- [YOUR INSTRUCTIONS]: For the data that follows, return each line unchanged and drop the pictures.

- [DATASET EXCERPTS]:
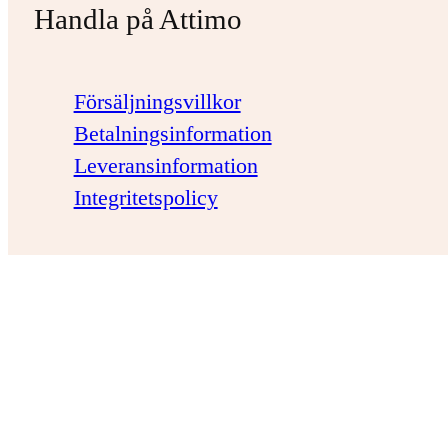
Handla på Attimo
Försäljningsvillkor
Betalningsinformation
Leveransinformation
Integritetspolicy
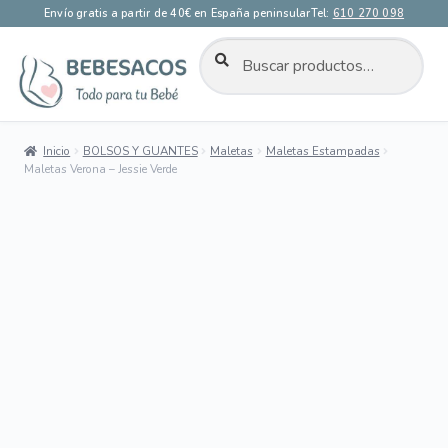
Envío gratis a partir de 40€ en España peninsular
Tel:
610 270 098
BUSCAR
Buscar
por:
Ir
Ir
a
al
la
contenido
Inicio
BOLSOS Y GUANTES
Maletas
Maletas Estampadas
navegación
Maletas Verona – Jessie Verde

- [WRITTEN ANSWER]:
Handla på Attimo
Försäljningsvillkor
Betalningsinformation
Leveransinformation
Integritetspolicy
Envío gratis a partir de 40€ en España peninsular
Tel:
610 270 098
BUSCAR
Buscar
por:
Ir
Ir
a
al
la
contenido
Inicio
BOLSOS Y GUANTES
Maletas
Maletas Estampadas
navegación
Maletas Verona – Jessie Verde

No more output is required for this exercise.